Et c’est ce qui permet aussi aujourd’hui aux PEA d’être un acteur identifié dans le paysage de la santé mentale sur les territoires, par les autres acteurs et par les habitants. Un dispositif qui contribue à démocratiser l’accès à la santé mentale. « C’est une tranche de la population qui peut souvent passer inaperçue aux yeux des professionnels de santé mentale. En effet, ses problématiques ne sont pas suffisamment sévères pour justifier une prise en charge en psychiatrie de droit commun et elle manque aussi de ressources nécessaires pour consulter en libéral.
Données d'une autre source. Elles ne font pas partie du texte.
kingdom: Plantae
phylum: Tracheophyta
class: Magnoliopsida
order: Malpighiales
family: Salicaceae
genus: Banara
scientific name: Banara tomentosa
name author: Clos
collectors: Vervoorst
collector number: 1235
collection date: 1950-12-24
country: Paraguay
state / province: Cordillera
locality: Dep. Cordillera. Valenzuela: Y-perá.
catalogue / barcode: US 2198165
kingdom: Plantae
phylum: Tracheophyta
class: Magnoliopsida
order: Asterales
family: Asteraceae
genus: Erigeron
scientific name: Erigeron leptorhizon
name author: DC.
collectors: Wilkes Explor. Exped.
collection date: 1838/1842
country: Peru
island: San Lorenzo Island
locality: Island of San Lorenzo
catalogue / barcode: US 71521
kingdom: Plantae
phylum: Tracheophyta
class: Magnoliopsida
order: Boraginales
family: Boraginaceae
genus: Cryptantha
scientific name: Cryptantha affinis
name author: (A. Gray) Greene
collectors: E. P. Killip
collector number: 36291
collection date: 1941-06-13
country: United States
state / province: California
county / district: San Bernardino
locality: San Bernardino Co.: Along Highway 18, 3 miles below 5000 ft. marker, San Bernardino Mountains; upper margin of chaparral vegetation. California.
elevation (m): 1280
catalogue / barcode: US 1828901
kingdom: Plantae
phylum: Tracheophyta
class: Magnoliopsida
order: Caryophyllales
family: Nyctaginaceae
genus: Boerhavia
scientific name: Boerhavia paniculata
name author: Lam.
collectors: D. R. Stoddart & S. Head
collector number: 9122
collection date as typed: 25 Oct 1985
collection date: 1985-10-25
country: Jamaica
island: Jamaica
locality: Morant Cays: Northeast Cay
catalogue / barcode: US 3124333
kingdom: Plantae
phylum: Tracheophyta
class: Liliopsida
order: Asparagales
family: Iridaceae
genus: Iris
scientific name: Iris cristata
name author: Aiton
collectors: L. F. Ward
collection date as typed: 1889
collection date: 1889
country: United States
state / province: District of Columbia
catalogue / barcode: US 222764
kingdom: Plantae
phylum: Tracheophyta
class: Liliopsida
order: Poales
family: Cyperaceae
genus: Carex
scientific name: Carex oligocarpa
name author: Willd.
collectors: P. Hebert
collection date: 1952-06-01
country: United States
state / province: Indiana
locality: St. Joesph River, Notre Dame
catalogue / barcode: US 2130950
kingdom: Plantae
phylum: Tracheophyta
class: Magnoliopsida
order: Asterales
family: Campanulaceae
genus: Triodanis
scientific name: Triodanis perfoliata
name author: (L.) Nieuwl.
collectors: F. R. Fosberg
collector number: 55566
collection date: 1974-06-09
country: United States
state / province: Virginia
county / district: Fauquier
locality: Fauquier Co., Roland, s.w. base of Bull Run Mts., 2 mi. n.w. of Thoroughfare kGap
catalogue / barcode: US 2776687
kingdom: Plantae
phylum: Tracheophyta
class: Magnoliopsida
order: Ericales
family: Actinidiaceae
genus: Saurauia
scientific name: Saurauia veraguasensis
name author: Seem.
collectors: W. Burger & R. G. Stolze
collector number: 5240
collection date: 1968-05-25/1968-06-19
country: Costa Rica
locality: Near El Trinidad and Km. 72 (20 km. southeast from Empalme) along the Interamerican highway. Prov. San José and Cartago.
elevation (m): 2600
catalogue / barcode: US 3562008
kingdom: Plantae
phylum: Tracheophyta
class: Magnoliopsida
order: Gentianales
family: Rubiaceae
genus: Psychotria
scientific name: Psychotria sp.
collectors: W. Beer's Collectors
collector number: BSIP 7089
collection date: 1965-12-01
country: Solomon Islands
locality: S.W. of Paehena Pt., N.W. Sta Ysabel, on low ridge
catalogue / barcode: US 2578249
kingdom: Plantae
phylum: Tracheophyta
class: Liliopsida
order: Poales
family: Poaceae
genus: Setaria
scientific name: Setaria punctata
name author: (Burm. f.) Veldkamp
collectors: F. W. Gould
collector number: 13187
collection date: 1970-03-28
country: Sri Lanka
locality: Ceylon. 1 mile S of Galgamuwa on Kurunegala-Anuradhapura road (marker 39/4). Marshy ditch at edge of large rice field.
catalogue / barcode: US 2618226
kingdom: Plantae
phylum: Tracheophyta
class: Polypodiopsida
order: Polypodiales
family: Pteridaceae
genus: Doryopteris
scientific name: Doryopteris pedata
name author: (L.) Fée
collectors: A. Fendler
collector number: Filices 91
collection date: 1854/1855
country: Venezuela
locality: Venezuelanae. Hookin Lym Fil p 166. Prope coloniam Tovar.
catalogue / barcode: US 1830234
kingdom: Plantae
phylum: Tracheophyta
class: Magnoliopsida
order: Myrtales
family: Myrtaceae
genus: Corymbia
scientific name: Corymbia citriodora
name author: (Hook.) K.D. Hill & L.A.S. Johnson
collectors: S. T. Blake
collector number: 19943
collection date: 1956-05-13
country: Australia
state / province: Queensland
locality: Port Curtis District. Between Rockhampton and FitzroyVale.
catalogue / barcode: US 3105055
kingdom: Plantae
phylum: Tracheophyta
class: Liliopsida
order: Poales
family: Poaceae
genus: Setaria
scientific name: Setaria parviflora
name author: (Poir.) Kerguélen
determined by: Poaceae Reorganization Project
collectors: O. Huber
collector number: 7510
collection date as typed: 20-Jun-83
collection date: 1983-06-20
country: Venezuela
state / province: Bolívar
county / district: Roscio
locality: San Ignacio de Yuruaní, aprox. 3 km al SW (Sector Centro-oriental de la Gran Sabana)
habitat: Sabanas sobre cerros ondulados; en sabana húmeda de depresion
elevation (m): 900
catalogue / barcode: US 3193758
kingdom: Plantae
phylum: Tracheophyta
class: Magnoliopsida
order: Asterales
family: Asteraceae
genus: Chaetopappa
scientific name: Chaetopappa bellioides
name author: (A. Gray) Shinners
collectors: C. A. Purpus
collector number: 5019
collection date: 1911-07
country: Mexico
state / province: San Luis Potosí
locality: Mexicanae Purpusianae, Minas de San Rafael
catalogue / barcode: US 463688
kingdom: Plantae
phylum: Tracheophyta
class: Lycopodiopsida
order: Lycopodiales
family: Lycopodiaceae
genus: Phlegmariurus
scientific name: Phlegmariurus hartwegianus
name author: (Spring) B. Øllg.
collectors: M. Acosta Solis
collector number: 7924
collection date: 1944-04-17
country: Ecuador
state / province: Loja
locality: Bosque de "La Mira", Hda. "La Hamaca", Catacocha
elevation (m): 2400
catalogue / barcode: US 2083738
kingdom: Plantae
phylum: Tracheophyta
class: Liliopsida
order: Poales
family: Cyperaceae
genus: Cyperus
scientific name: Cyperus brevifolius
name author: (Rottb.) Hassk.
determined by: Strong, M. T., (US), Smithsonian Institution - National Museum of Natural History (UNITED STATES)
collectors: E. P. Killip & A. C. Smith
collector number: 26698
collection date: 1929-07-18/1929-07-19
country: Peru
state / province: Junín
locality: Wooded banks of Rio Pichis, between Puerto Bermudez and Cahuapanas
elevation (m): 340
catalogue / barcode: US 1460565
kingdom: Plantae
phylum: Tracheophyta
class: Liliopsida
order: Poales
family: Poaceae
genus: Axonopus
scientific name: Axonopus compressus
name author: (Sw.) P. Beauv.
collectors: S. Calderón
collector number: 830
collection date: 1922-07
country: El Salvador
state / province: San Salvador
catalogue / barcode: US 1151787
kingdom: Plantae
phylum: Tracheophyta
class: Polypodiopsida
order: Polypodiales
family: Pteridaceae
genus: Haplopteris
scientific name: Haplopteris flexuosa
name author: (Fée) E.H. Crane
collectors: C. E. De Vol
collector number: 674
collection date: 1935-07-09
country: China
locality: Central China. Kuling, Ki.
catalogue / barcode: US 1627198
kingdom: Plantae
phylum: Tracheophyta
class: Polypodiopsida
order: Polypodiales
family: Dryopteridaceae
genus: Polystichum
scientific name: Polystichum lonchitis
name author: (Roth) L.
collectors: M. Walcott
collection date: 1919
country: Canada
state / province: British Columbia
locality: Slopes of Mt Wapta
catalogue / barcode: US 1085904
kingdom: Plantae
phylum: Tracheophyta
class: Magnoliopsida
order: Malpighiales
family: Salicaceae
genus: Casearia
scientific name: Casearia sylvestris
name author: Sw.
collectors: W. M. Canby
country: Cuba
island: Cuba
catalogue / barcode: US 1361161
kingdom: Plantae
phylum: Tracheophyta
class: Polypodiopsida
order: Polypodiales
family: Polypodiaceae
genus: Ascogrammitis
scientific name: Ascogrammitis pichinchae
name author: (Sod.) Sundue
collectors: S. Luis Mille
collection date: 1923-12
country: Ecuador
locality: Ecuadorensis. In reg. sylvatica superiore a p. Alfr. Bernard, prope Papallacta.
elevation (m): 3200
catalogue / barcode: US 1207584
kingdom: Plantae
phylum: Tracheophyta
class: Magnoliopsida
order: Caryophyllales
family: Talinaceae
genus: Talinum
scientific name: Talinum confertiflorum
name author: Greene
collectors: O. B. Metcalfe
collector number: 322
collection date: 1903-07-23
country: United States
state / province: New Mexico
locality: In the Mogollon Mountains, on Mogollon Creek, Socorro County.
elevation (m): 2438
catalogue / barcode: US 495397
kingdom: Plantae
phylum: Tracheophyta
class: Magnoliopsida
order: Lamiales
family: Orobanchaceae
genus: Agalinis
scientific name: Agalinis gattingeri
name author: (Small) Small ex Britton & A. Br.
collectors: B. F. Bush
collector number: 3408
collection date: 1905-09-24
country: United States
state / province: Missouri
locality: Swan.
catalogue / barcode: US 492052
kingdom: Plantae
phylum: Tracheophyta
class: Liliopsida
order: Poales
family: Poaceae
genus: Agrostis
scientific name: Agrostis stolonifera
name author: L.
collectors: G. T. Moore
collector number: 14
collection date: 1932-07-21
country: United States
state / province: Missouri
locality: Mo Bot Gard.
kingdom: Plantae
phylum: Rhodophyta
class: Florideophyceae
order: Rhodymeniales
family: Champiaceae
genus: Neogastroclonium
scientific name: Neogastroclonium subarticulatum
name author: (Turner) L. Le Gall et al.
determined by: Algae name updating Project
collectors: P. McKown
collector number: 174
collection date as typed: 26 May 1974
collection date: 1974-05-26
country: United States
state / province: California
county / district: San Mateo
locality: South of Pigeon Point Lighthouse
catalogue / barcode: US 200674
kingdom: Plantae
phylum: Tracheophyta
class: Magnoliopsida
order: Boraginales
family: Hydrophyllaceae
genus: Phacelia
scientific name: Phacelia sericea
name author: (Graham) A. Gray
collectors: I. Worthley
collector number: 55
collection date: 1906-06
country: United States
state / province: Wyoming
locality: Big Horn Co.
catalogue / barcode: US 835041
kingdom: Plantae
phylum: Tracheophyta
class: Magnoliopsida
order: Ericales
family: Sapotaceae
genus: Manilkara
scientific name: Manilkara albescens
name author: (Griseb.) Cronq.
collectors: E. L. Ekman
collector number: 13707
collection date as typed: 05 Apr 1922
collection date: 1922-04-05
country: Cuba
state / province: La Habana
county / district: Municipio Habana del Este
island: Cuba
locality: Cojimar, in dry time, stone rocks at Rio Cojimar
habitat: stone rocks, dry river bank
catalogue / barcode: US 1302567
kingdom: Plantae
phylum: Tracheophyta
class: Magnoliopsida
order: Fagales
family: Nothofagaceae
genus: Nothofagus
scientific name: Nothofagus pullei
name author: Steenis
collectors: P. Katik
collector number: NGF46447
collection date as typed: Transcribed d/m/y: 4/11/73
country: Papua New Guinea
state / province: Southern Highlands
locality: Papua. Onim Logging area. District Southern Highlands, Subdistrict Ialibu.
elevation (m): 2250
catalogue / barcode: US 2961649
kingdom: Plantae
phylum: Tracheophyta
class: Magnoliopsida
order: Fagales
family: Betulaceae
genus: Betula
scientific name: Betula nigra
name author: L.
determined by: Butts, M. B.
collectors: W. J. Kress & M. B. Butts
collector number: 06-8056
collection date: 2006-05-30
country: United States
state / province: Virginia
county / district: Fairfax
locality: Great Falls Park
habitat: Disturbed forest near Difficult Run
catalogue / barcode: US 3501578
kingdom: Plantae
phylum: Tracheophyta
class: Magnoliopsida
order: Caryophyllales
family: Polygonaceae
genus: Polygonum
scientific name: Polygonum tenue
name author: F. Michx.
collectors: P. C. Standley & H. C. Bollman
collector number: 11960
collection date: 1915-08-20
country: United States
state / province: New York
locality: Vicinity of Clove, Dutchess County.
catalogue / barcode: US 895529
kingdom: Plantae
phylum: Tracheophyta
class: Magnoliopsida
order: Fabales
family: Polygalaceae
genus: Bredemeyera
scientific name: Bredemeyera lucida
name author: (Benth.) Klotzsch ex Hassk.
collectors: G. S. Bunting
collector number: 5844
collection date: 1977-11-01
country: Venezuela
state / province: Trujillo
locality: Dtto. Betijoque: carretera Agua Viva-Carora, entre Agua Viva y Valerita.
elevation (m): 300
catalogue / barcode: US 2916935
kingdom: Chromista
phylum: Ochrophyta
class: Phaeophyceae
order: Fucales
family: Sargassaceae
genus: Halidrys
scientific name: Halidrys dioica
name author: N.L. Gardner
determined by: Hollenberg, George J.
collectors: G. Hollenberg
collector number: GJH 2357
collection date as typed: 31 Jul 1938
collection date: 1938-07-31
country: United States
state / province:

Ce sont donc des personnes qui initialement ne consultent pas », analyse Lisa Fuzier. 

Preuve en est, la majorité des personnes reçues sur les PEA consulte pour la première fois un professionnel en santé mentale. « Le dispositif a été travaillé pour être le plus accessible possible avec le moins de freins », ajoute Lisa Fuzier. Car au-delà de l’accès aux soins, c’est aussi une question de déstigmatisation qui se joue. D’où l’importance d’être dans des lieux plus neutres. « Nous sommes implantés dans des lieux qui ne sont pas liés aux soins psychiques pour leur permettre de venir plus facilement », note Lydie Désage.

Le but du point d’écoute est de donner aux habitants du territoire un repère où on peut parler de souffrance psychique. Et le bouche à oreille joue un rôle essentiel pour lever ce tabou autour de la santé mentale. « Les mamans se parlent des PEA, ce qui permet aussi de normaliser le fait de voir un psy. Selon les systèmes familiaux, les cultures, cela reste un tabou, une honte. Il y a encore beaucoup de travail à mener sur ce sujet, notamment pour que les hommes puissent aussi s’autoriser ces soins-là », souligne Émeline Furbacco. Un défi alors que 80% des personnes reçues sur les PEA sont aujourd’hui des femmes.